WHAT YOU ARE ASKED TO DO -
Print, exactly as they appear in the listing below, the lines from the line with "potted plant: present" to the line with "decorative bowl: present", with both end lines kept.

RECORDED INFORMATION -
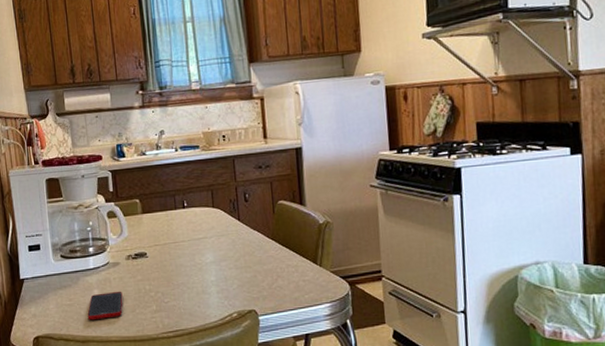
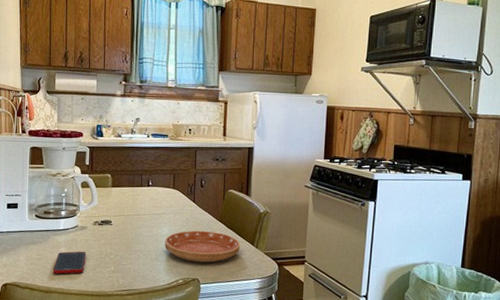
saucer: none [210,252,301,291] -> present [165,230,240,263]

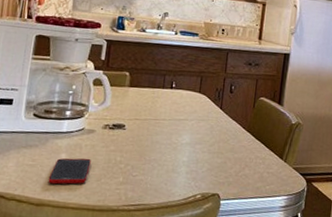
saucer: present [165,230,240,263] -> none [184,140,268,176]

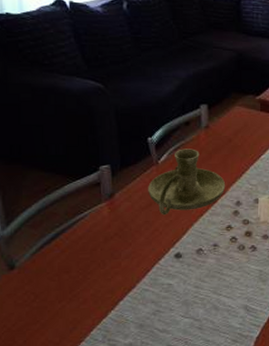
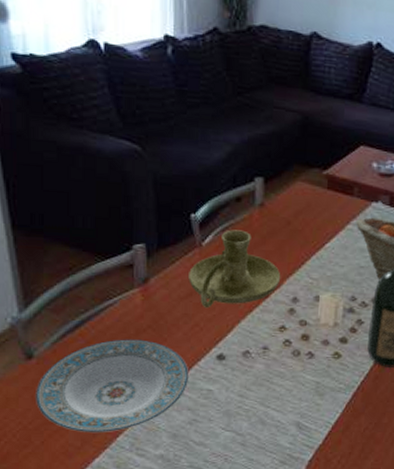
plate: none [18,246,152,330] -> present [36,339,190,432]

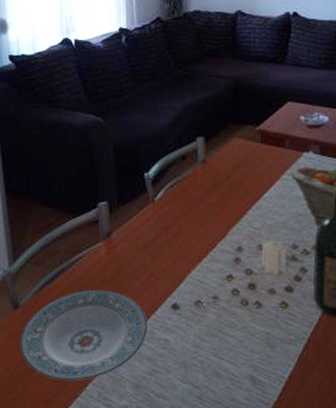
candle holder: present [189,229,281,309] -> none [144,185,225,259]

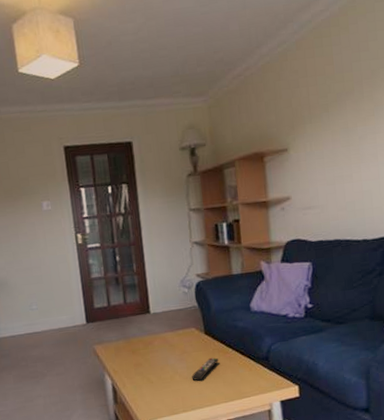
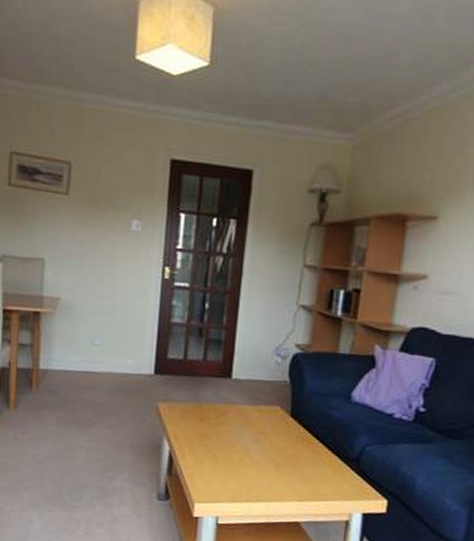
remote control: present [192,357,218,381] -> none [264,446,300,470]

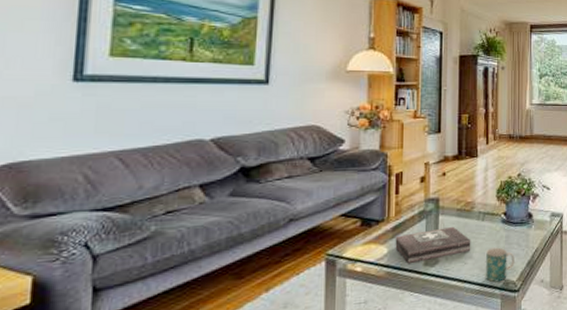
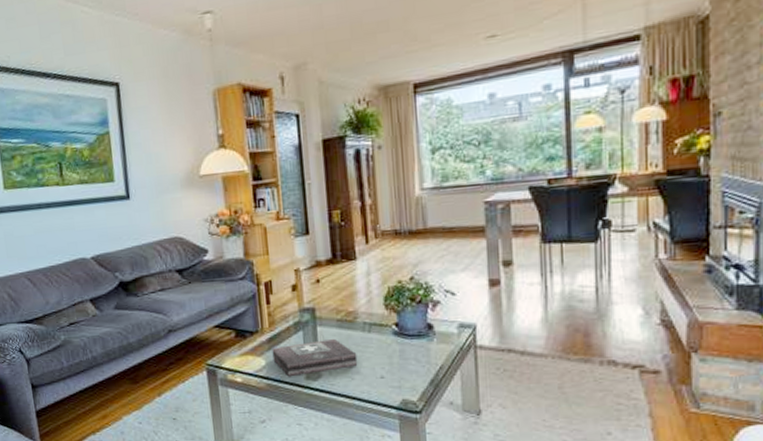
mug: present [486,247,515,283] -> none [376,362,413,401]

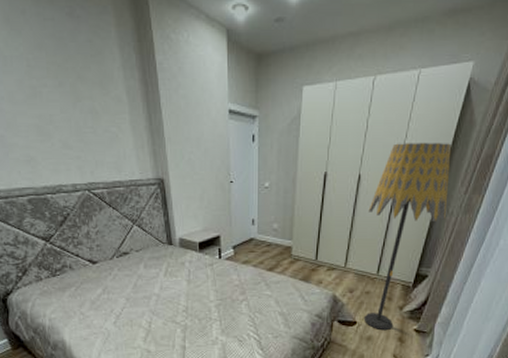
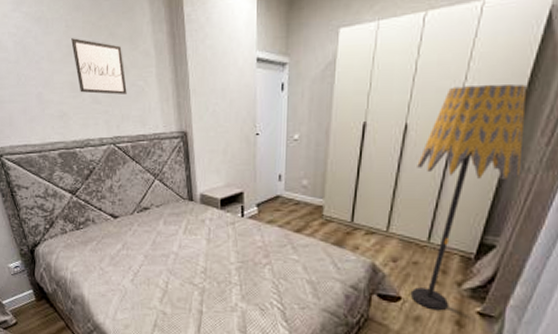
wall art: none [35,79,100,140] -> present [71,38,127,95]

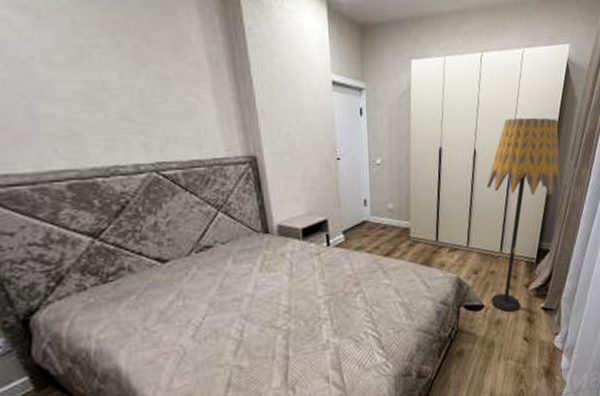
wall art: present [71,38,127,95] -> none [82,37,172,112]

==

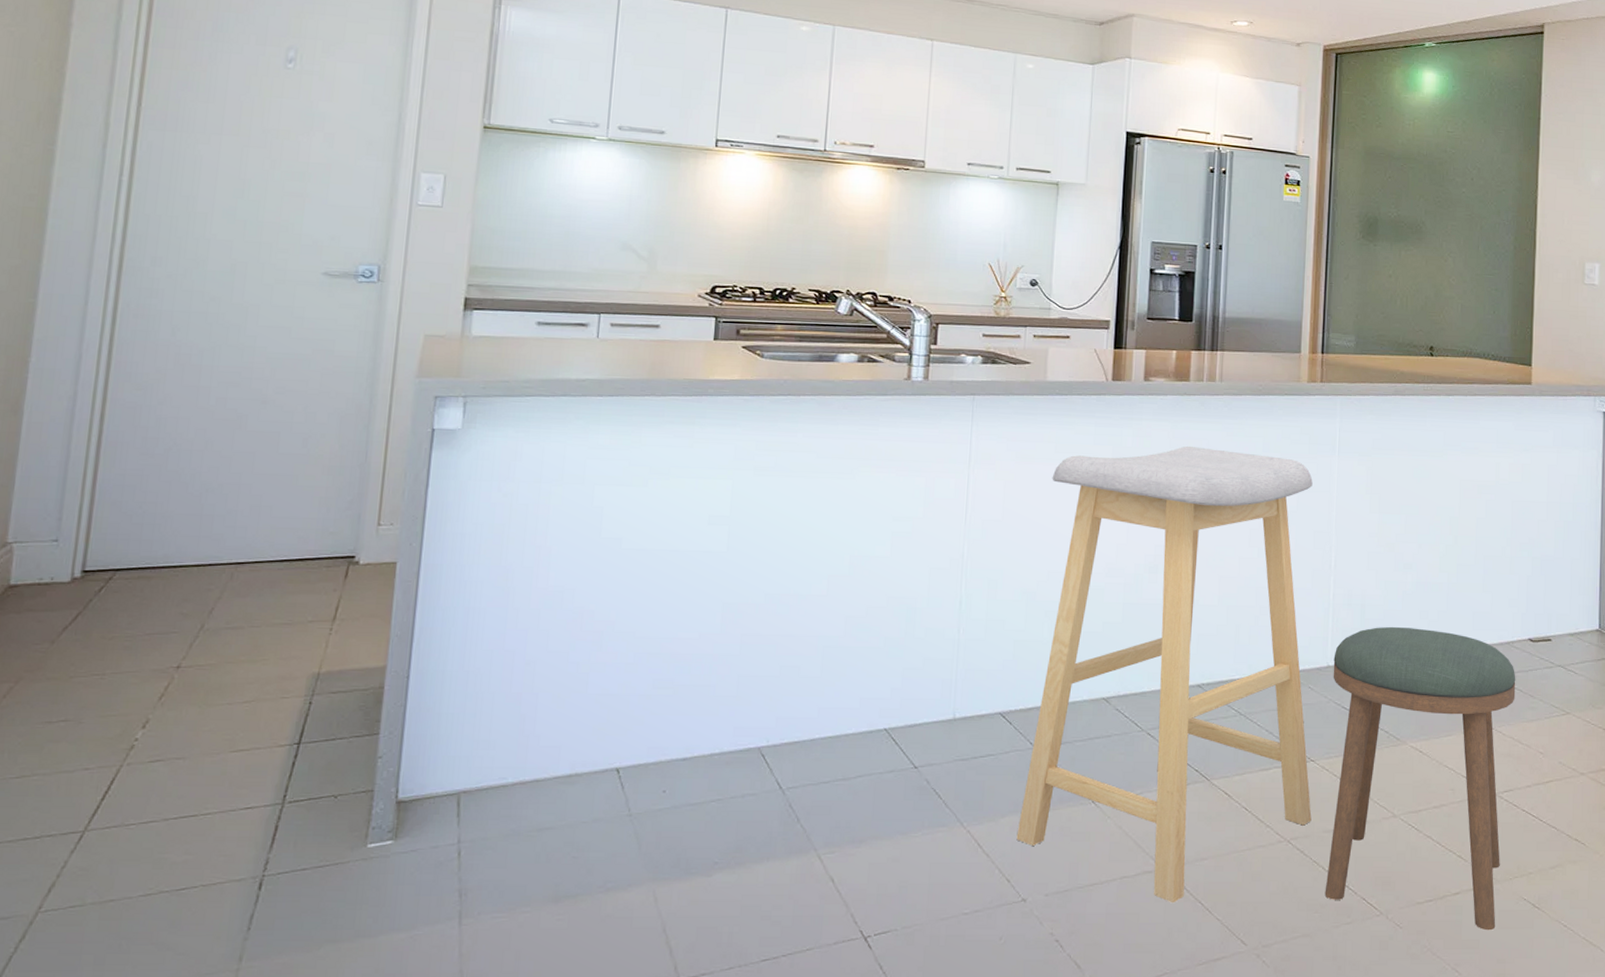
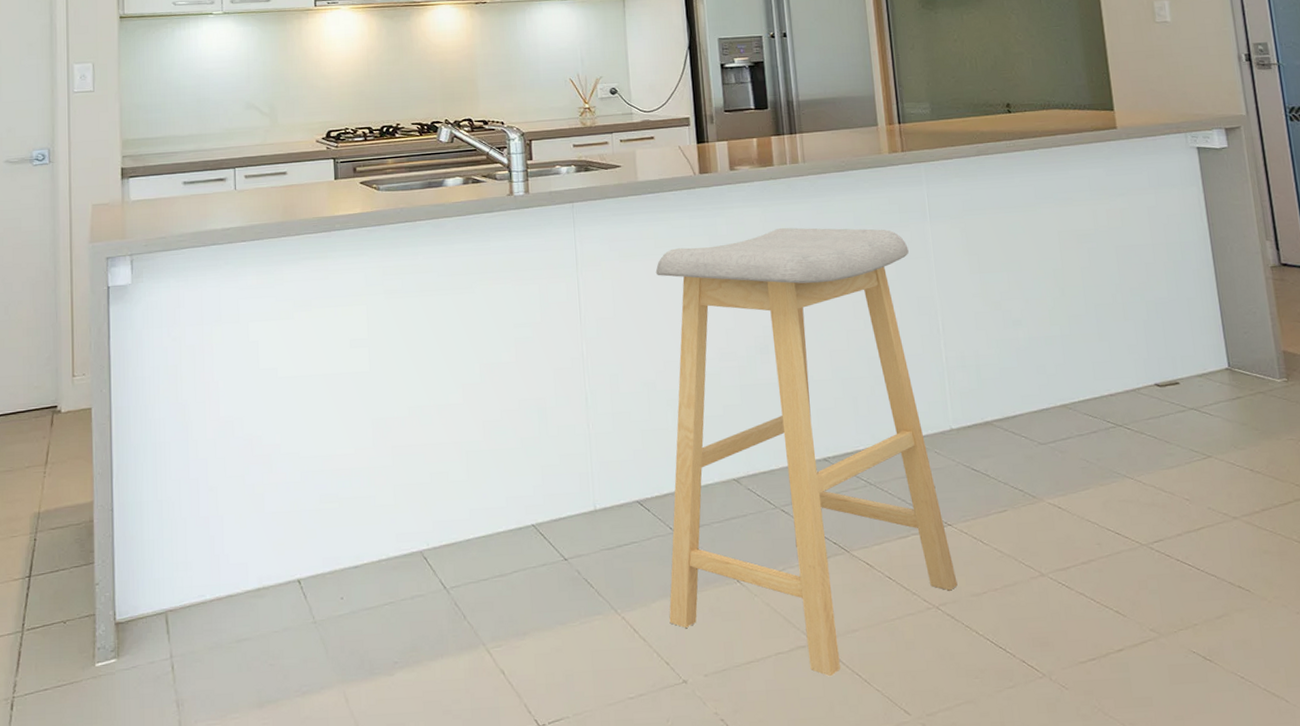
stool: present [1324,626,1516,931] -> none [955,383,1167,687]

==

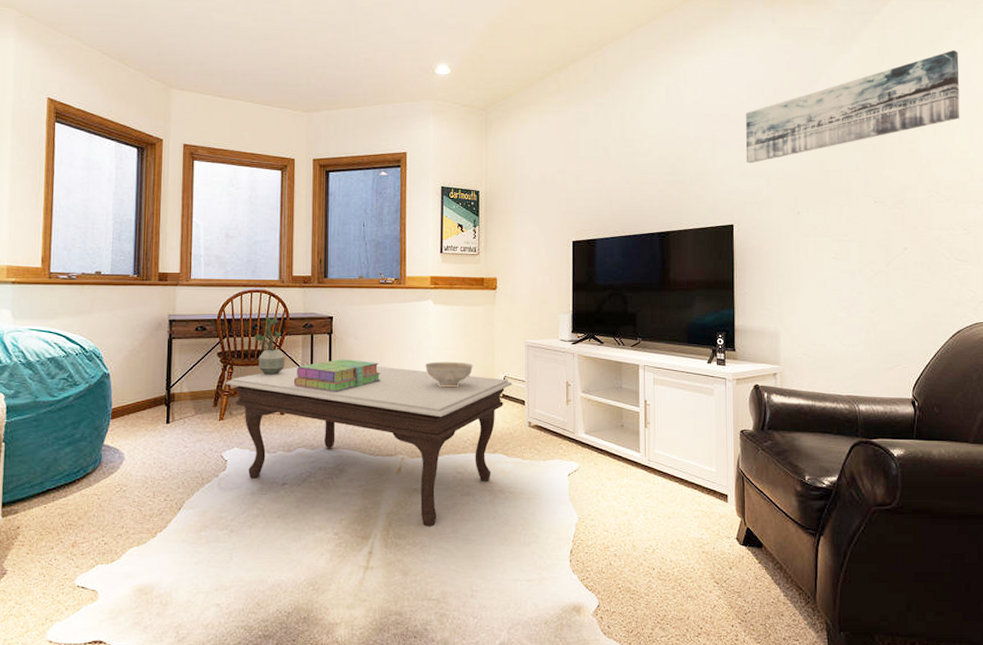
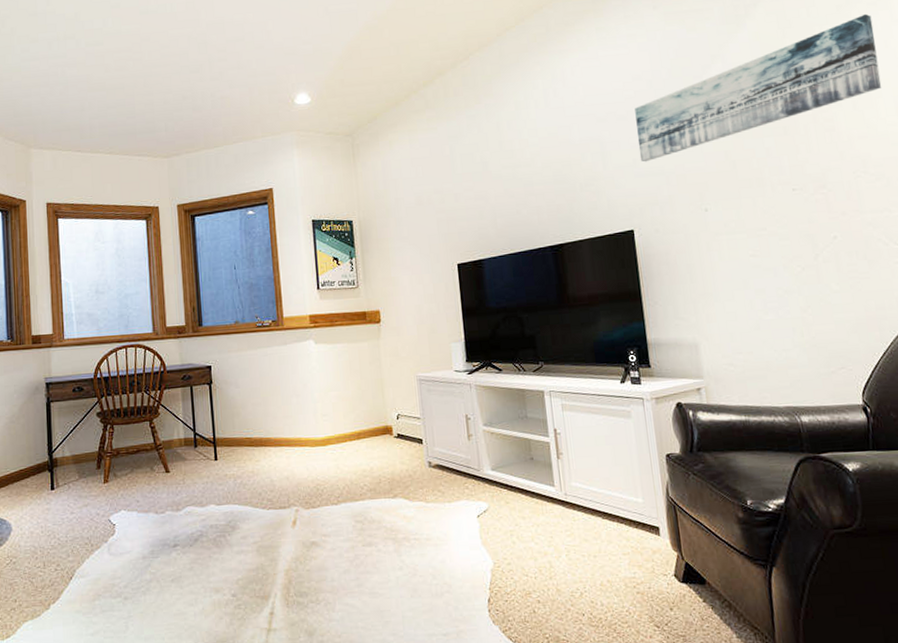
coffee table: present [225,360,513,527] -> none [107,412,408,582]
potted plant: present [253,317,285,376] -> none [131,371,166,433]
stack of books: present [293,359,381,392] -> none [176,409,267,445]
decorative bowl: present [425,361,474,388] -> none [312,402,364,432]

TASK RESULT -
potted plant: present [253,317,285,376] -> none [131,371,166,433]
stack of books: present [293,359,381,392] -> none [176,409,267,445]
decorative bowl: present [425,361,474,388] -> none [312,402,364,432]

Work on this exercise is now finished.